Revolutionary tribunals ordered almost 600 executions and the government also resorted to violence to expropriate grain from peasants. This violence and the regime's moves against the clergy also shocked many Hungarians. The Republic was defeated by the entry of Romanian troops, who broke through Hungarian lines on 30th July, occupied and looted Budapest, and ousted Kun's Soviet Republic on 1st August 1919.

4 Civil school: This type of school was created in 1868. Originally it was intended to be a secondary school but in its finally established format, it did not provide a secondary level education with graduation (maturity examination).

Pupils attended it for four years after finishing elementary school. As opposed to classical secondary school, the emphasis in the civil school was on modern and practical subjects (e.g. modern languages, accounting, economics).

While the secondary school prepared children to enter university, the civil school provided its graduates with the type of knowledge which helped them find a job in offices, banks, as clerks, accountants, secretaries, or to manage their own business or shop.

5 Anschluss: The annexation of Austria to Germany. The 1919 peace treaty of St. Germain prohibited the Anschluss, to prevent a resurgence of a strong Germany. On 12th March 1938 Hitler occupied Austria, and with popular approval, annexed it as the province of Ostmark.

In April 1945 Austria regained independence, which was legalized in the Austrian State Treaty in 1955

6 Yellow star houses: The system of exclusively Jewish houses, which acted as a form of hostage taking was introduced by the Hungarian authorities in June 1944 in Budapest.

The authorities believed that if they concentrated all the Jews of Budapest in the ghetto, the Allies would not attack it, but if they placed such houses all over Budapest, especially near important public buildings it was a kind of guarantee. Jews were only allowed to leave such houses for two hours a day to buy supplies and such.

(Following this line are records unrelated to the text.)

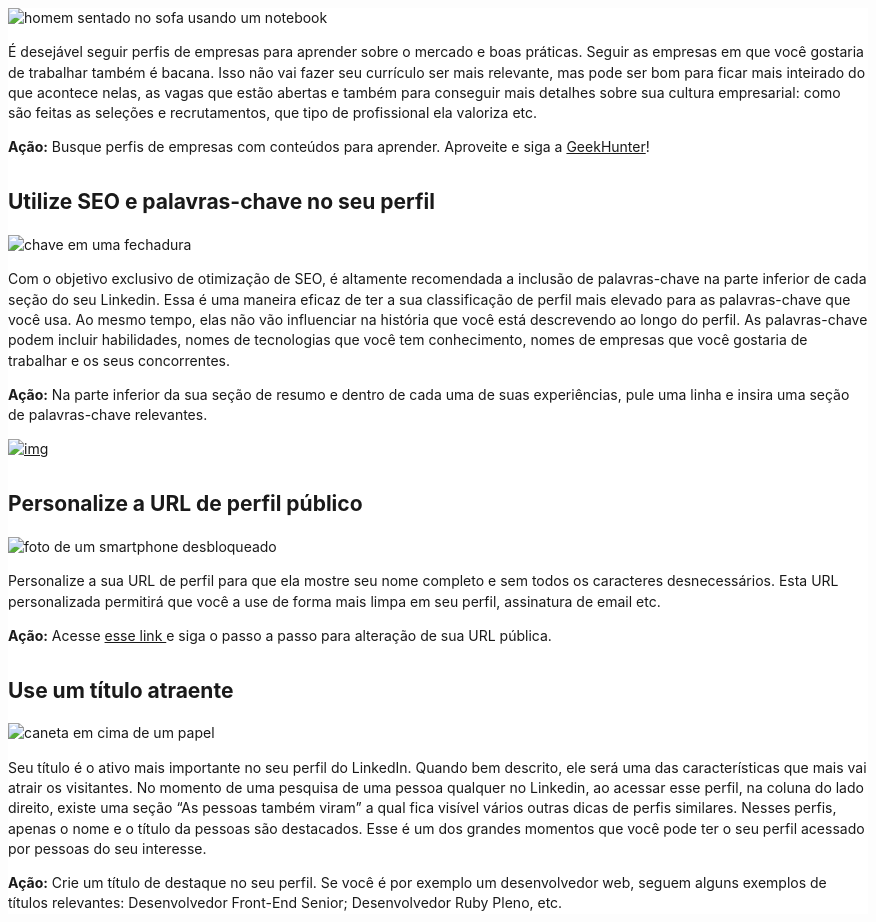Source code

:![homem sentado no sofa usando um notebook](https://geekblogti.wpengine.com/wp-content/uploads/2017/01/Siga-empresas-min.jpg)

É desejável seguir perfis de empresas para aprender sobre o mercado e boas práticas. Seguir as empresas em que você gostaria de trabalhar também é bacana. Isso não vai fazer seu currículo ser mais relevante, mas pode ser bom para ficar mais inteirado do que acontece nelas, as vagas que estão abertas  e também para conseguir mais detalhes sobre sua cultura empresarial: como são feitas as seleções e recrutamentos, que tipo de profissional ela valoriza etc.

**Ação:** Busque perfis de empresas com conteúdos para aprender. Aproveite e siga a [GeekHunter](https://geekblogti.wpengine.com/as-melhores-dicas-para-ir-alem-do-perfil-campeao-no-linkedin/)!

## **Utilize SEO e palavras-chave no seu perfil**

![chave em uma fechadura](https://geekblogti.wpengine.com/wp-content/uploads/2017/01/Utilize-SEO-e-palavras-chave-no-seu-perfil-min.jpg)

Com o objetivo exclusivo de otimização de SEO, é altamente recomendada a inclusão de palavras-chave na parte inferior de cada seção do seu Linkedin. Essa é uma maneira eficaz de ter a sua classificação de perfil mais elevado para as palavras-chave que você usa. Ao mesmo tempo, elas não vão influenciar na história que você está descrevendo ao longo do perfil. As palavras-chave podem incluir habilidades, nomes de tecnologias que você tem conhecimento, nomes de empresas que você gostaria de trabalhar e os seus concorrentes.

**Ação:** Na parte inferior da sua seção de resumo e dentro de cada uma de suas experiências, pule uma linha e insira uma seção de palavras-chave relevantes.

[![img](https://geekblogti.wpengine.com/wp-content/uploads/2017/01/CTA-Emprego-dos-sonhos-1024x209.jpg)](https://www.geekhunter.com.br/criar-perfil-gratis?utm_source=Blog&utm_medium=cta&utm_campaign=blog-cta-pagina-de-cadastros)

## **Personalize a URL de perfil público**

![foto de um smartphone desbloqueado](https://geekblogti.wpengine.com/wp-content/uploads/2017/01/photo-1480694313141-fce5e697ee25-min.jpg)

Personalize a sua URL de perfil para que ela mostre seu nome completo e sem todos os caracteres desnecessários. Esta URL personalizada permitirá que você a use de forma mais limpa em seu perfil, assinatura de email etc.

**Ação:** Acesse [esse link ](https://ajuda.linkedin.com/app/answers/detail/a_id/3957/kw/url)e siga o passo a passo para alteração de sua URL pública.

## **Use um título atraente**

![caneta em cima de um papel](https://geekblogti.wpengine.com/wp-content/uploads/2017/01/Use-um-titulo-atraente-min.jpg)

Seu título é o ativo mais importante no seu perfil do LinkedIn. Quando bem descrito, ele será uma das características que mais vai atrair os visitantes. No momento de uma pesquisa de uma pessoa qualquer no Linkedin, ao acessar esse perfil, na coluna do lado direito, existe uma seção “As pessoas também viram” a qual fica visível vários outras dicas de perfis similares. Nesses perfis, apenas o nome e o título da pessoas são destacados. Esse é um dos grandes momentos que você pode ter o seu perfil acessado por pessoas do seu interesse.

**Ação:** Crie um título de destaque no seu perfil. Se você é por exemplo um desenvolvedor web, seguem alguns exemplos de títulos relevantes: Desenvolvedor Front-End Senior; Desenvolvedor Ruby Pleno, etc.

7 Budapest Ghetto: An order issued on 29th November 1944 required all Jews living in Budapest to move into the ghetto by 5th December 1944.

The last ghetto in Europe, it consisted of 162 buildings in the central district of Pest (East side of the Danube). Some 75,000 people were crowded into the area with an average of 14 people per room. The quarter was fenced in with wooden planks and had four entrances, although those living inside were forbidden to come out, while others were forbidden to go in.

There was also a curfew from 4pm. Its head administrator was Miksa Domonkos, a reservist captain, and leader of the Jewish Council (Judenrat).

Dressed in uniform, he was able to prevail against the Nazis and the police many times through his commanding presence. By the time the ghetto was liberated on 18th January 1945, approx. 5,000 people had died there due to cold weather, starvation, bombing and the intrusion of Arrow Cross commandos.

8 1956- It designates the Revolution, which started on 23rd October 1956 against Soviet rule and the communists in Hungary.

It was started by student and worker demonstrations in Budapest and began with the destruction of Stalin's gigantic statue. Moderate communist leader Imre Nagy was appointed as prime minister and he promised reform and democratization.

The Soviet Union withdrew its troops, which had been stationed in Hungary since the end of World War II, but they returned after Nagy's declaration that Hungary would pull out of the Warsaw Pact to pursue a policy of neutrality. The Soviet army put an end to the uprising on 4th November and mass repression and arrests began.

About 200,000 Hungarians fled from the country. Nagy and a number of his supporters were executed. Until 1989 and the fall of the communist regime, the Revolution of 1956 was officially considered a counter-revolution.